Attached is a screen cap showing before/after plot showing visibility amplitude vs frequency. The original data was made by UVSUB and consists of a 1-Jy point source model, so all visibility amplitudes are just identically 1.0, and are shown in plot by the larger yellow crosses (in this fashion of plotting, all the visibilities for each channel lie exactly on top of one another, so there is only point per channel on the plot). The smaller green crosses are after running SPECR to re-grid three original channels (12 MHz each) to 30 new channels (1.2 MHz each). One might expect that the interpolated spectrum would just be constant at 1.0 Jy, as is the input spectrum, but it is not really so. In particular, at the high end the output SPECR seems to be extrapolating down to 0 which is likely not what users might want. Even between the existing channels, the interpolated values go to just over 10% *higher* than the input values.
The average value over all channels is not exactly preserved either - after SPECR in this instance, the average flux density over all the channels was 0.954, so about 4.5% lower than the input value.
I imagine SPECR is convolving with some kernel (Gaussian?) in frequency space and then resampling. However, the kernel should probably be chosen (or some normalization done) so that a constant input produces a constant output between input channels.
Also, when it is extrapolating it would probably be more sensible for it to just copy the value from the last channel. A solution to this would of course be to prevent SPECR from extrapolating at all, but I would request that SPECR *retain* its current ability to extrapolate in frequency.
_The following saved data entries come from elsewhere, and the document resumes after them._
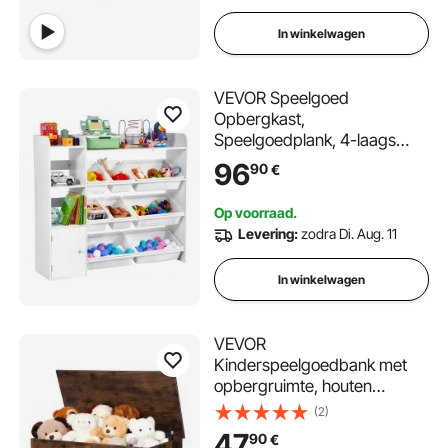
In winkelwagen
VEVOR Speelgoed
Opbergkast,
Speelgoedplank, 4-laags
Multifunctionele Opbergkast
96
90
€
met 8 Flexibele Plastic
Bakken, Kast voor
Op voorraad.
Slaapkamer, Klaslokaal,
Levering:
zodra Di. Aug. 11
Kinderkamer, Wit
In winkelwagen
VEVOR
Kinderspeelgoedbank met
opbergruimte, houten
speelgoedkist, opbergbank
(2)
met veiligheidsscharnier,
47
90
€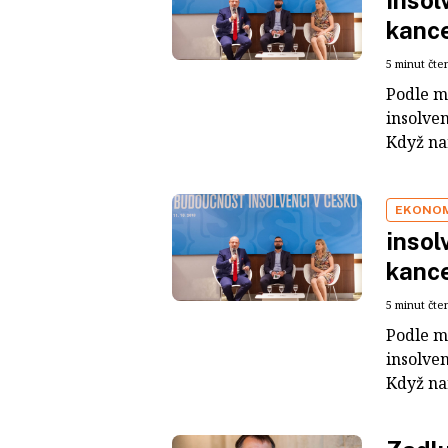
insol
kanc
5 minut čte
Podle m
insolven
Když nar
EKONO
insol
kanc
5 minut čte
Podle m
insolven
Když nar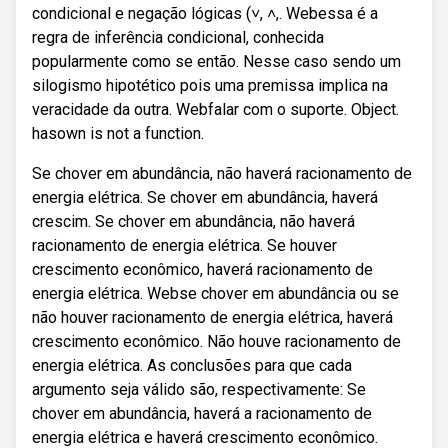
condicional e negação lógicas (˅, ˄,. Webessa é a
regra de inferência condicional, conhecida
popularmente como se então. Nesse caso sendo um
silogismo hipotético pois uma premissa implica na
veracidade da outra. Webfalar com o suporte. Object.
hasown is not a function.
Se chover em abundância, não haverá racionamento de
energia elétrica. Se chover em abundância, haverá
crescim. Se chover em abundância, não haverá
racionamento de energia elétrica. Se houver
crescimento econômico, haverá racionamento de
energia elétrica. Webse chover em abundância ou se
não houver racionamento de energia elétrica, haverá
crescimento econômico. Não houve racionamento de
energia elétrica. As conclusões para que cada
argumento seja válido são, respectivamente: Se
chover em abundância, haverá a racionamento de
energia elétrica e haverá crescimento econômico.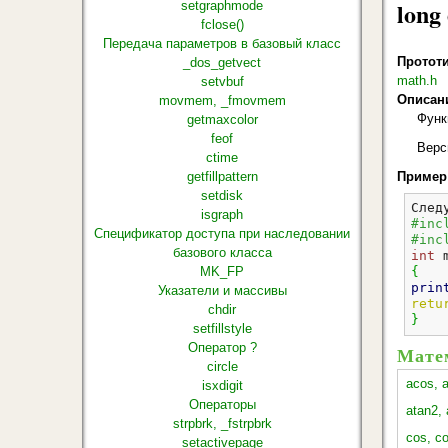
long
setgraphmode
fclose()
Передача параметров в базовый класс
Протот
_dos_getvect
math.h
setvbuf
Описан
movmem, _fmovmem
Функ
getmaxcolor
feof
Верс
ctime
getfillpattern
Пример
setdisk
След
isgraph
#inc
Спецификатор доступа при наследовании
#inc
базового класса
int
 
MK_FP
{
prin
Указатели и массивы
retu
chdir
}
setfillstyle
Оператор ?
Мате
circle
acos, 
isxdigit
Операторы
atan2, 
strpbrk, _fstrpbrk
cos, co
setactivepage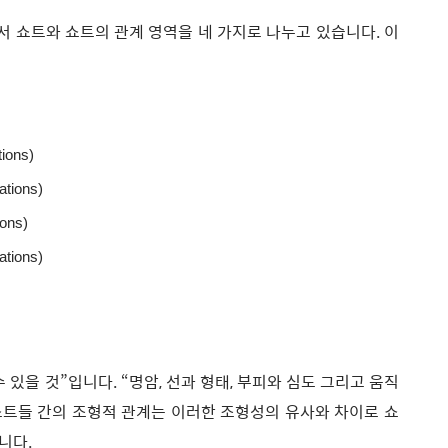
서 쇼트와 쇼트의 관계 영역을 네 가지로 나누고 있습니다. 이
ons)
ions)
ons)
ions)
있을 것”입니다. “명암, 선과 형태, 부피와 심도 그리고 움직
 쇼트들 간의 조형적 관계는 이러한 조형성의 유사와 차이로 쇼
니다.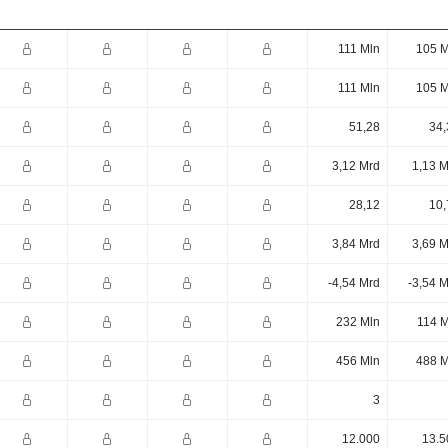
111 Mln
105 M
111 Mln
105 M
51,28
34,
3,12 Mrd
1,13 M
28,12
10,
3,84 Mrd
3,69 M
-4,54 Mrd
-3,54 
232 Mln
114 M
456 Mln
488 M
3
12.000
13.5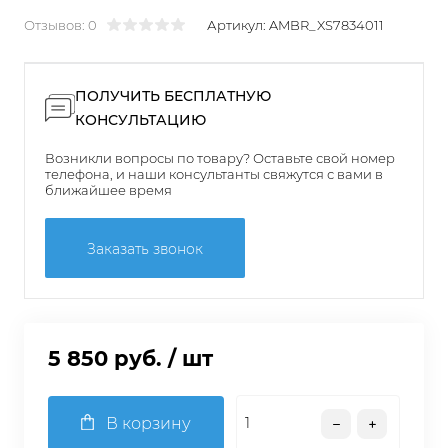
Отзывов: 0
Артикул:
AMBR_XS7834011
ПОЛУЧИТЬ БЕСПЛАТНУЮ
КОНСУЛЬТАЦИЮ
Возникли вопросы по товару? Оставьте свой номер
телефона, и наши консультанты свяжутся с вами в
ближайшее время
Заказать звонок
5 850 руб.
/ шт
В корзину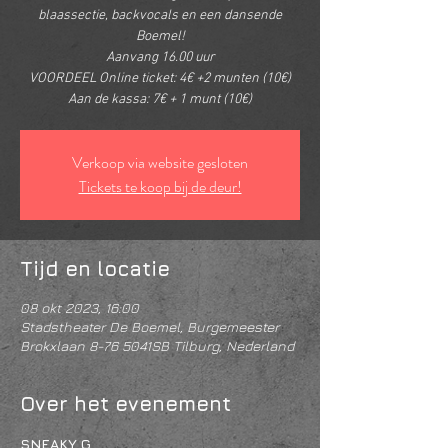
blaassectie, backvocals en een dansende
Boemel!
Aanvang 16.00 uur
VOORDEEL Online ticket: 4€ +2 munten (10€)
Aan de kassa: 7€ + 1 munt (10€)
Verkoop via website gesloten
Tickets te koop bij de deur!
Tijd en locatie
08 okt 2023, 16:00
Stadstheater De Boemel, Burgemeester
Brokxlaan 8-76 5041SB Tilburg, Nederland
Over het evenement
SNEAKY G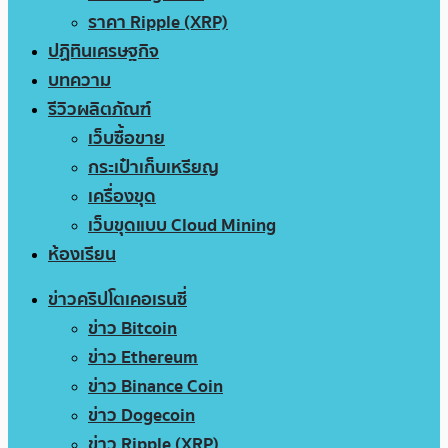
ราคา Ripple (XRP)
ปฏิทินเศรษฐกิจ
บทความ
รีวิวผลิตภัณฑ์
เว็บซื้อขาย
กระเป๋าเก็บเหรียญ
เครื่องขุด
เว็บขุดแบบ Cloud Mining
ห้องเรียน
ข่าวคริปโตเคอเรนซี่
ข่าว Bitcoin
ข่าว Ethereum
ข่าว Binance Coin
ข่าว Dogecoin
ข่าว Ripple (XRP)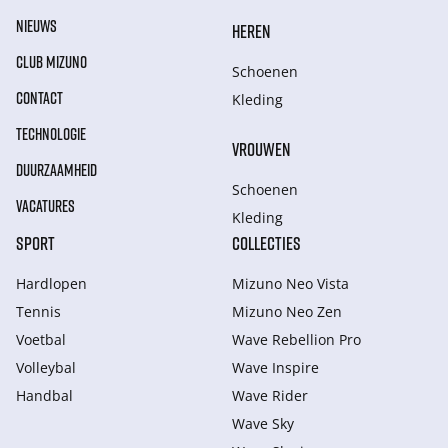
NIEUWS
HEREN
CLUB MIZUNO
Schoenen
CONTACT
Kleding
TECHNOLOGIE
VROUWEN
DUURZAAMHEID
Schoenen
VACATURES
Kleding
SPORT
COLLECTIES
Hardlopen
Mizuno Neo Vista
Tennis
Mizuno Neo Zen
Voetbal
Wave Rebellion Pro
Volleybal
Wave Inspire
Handbal
Wave Rider
Wave Sky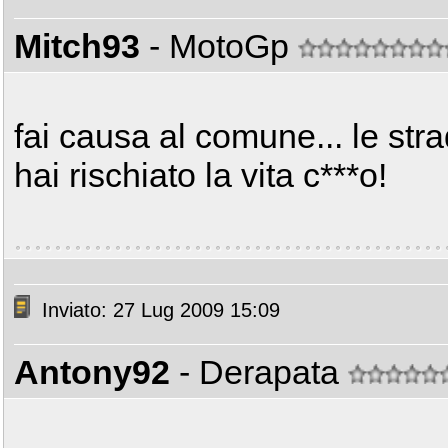
Mitch93
- MotoGp
fai causa al comune... le str
hai rischiato la vita c***o!
Inviato: 27 Lug 2009 15:09
Antony92
- Derapata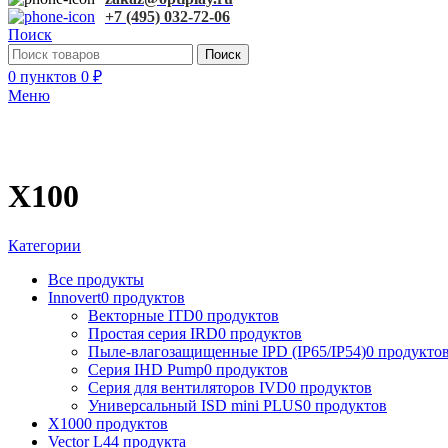
+7 (495) 032-72-06
Поиск
Поиск
0
пунктов
0
₽
Меню
X100
Категории
Все
продукты
Innovert
0 продуктов
Векторные ITD
0 продуктов
Простая серия IRD
0 продуктов
Пыле-влагозащищенные IPD (IP65/IP54)
0 продукто
Серия IHD Pump
0 продуктов
Серия для вентиляторов IVD
0 продуктов
Универсальный ISD mini PLUS
0 продуктов
X100
0 продуктов
Vector L
44 продукта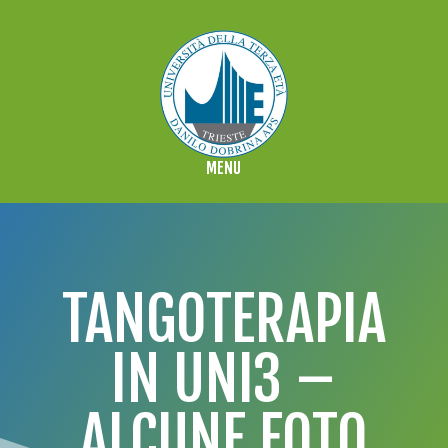
TANGOTERAPIA
IN UNI3 –
ALCUNE FOTO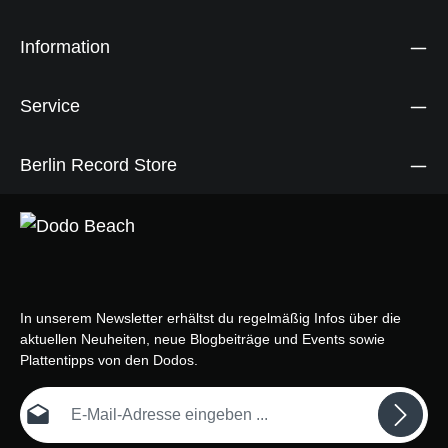
Information
Service
Berlin Record Store
In unserem Newsletter erhältst du regelmäßig Infos über die
aktuellen Neuheiten, neue Blogbeiträge und Events sowie
Plattentipps von den Dodos.
E-Mail-Adresse*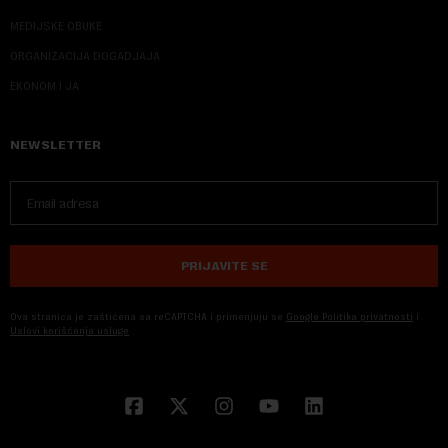
MEDIJSKE OBUKE
ORGANIZACIJA DOGADJAJA
EKONOM I JA
NEWSLETTER
PRIJAVITE SE
Ova stranica je zaštićena sa reCAPTCHA i primenjuju se
Google Politika privatnosti
i
Uslovi korišćenja usluge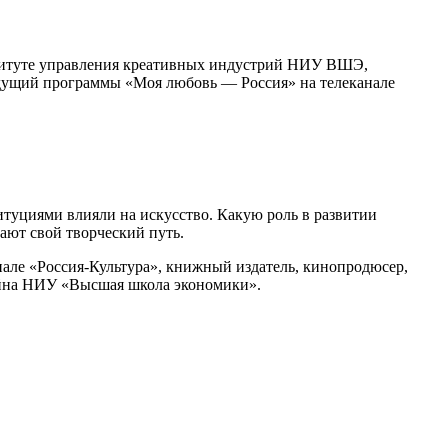
ституте управления креативных индустрий НИУ ВШЭ,
едущий программы «Моя любовь — Россия» на телеканале
итуциями влияли на искусство. Какую роль в развитии
вают свой творческий путь.
нале «Россия-Культура», книжный издатель, кинопродюсер,
йна НИУ «Высшая школа экономики».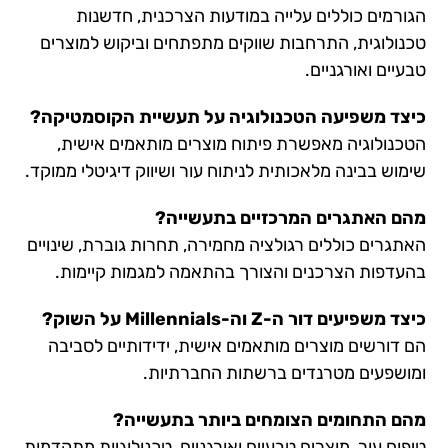
הגורמים כוללים עלייה במודעות הצרכנית, חדשנות
טכנולוגית, התרחבות שווקים מתפתחים וביקוש למוצרים
טבעיים ואורגניים.
כיצד משפיעה הטכנולוגיה על תעשיית הקוסמטיקה?
הטכנולוגיה מאפשרת פיתוח מוצרים מותאמים אישית,
שימוש בבינה מלאכותית לניתוח עור ושיווק דיגיטלי ממוקד.
מהם האתגרים המרכזיים בתעשייה?
האתגרים כוללים רגולציה מחמירה, תחרות גוברת, שינויים
בהעדפות הצרכנים והצורך בהתאמה למגמות קיימות.
כיצד משפיעים דור ה-Z וה-Millennials על השוק?
הם דורשים מוצרים מותאמים אישית, ידידותיים לסביבה
ומושפעים מטרנדים ברשתות החברתיות.
מהם התחומים הצומחים ביותר בתעשייה?
טיפוח עור, מוצרים טבעיים ואורגניים, טכנולוגיות מתקדמות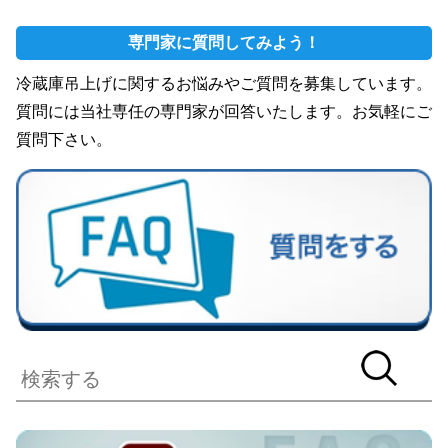
専門家に質問してみよう！
冷蔵庫吊上げに関するお悩みやご質問を募集しています。
質問には当社専任の専門家が回答いたします。お気軽にご
質問下さい。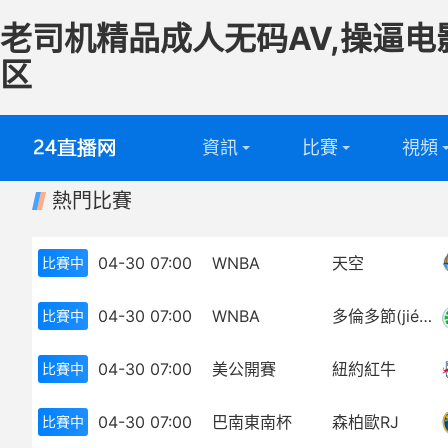
老司机精品成人无码AV,操逼电
区
資訊
比賽
視頻
熱門比賽
英超
全部
足球視
西甲
英超
籃球視
04-30 07:00
WNBA
天空
比賽中
意甲
西甲
04-30 07:00
WNBA
多倫多節(jié)奏
比賽中
德甲
意甲
04-30 07:00
美公開賽
紐約紅牛
比賽中
法甲
德甲
04-30 07:00
巴南東南杯
森柏歐RJ
比賽中
中超
法甲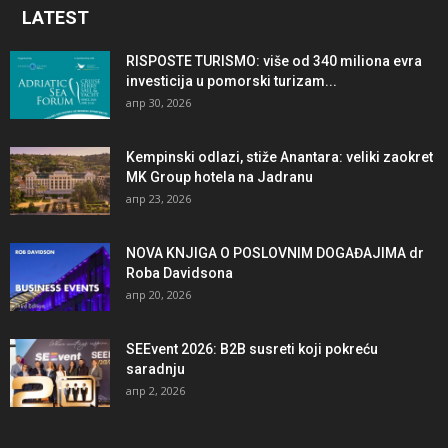
LATEST
RISPOSTE TURISMO: više od 340 miliona evra
investicija u pomorski turizam...
апр 30, 2026
Kempinski odlazi, stiže Anantara: veliki zaokret
MK Group hotela na Jadranu
апр 23, 2026
NOVA KNJIGA O POSLOVNIM DOGAĐAJIMA dr
Roba Davidsona
апр 20, 2026
SEEvent 2026: B2B susreti koji pokreću
saradnju
апр 2, 2026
I have often used to to produce multi-channel data sets from single-channel ones for Monte-Carlo simulations. After blowing up the channels in this way, one can adding noise to the individual channels, and winds up with compact version having many noise realizations of the same data set, that can, for example be IMAGRed in one go. The same could also be achieved using loops and many files, but the above route seems more convenient.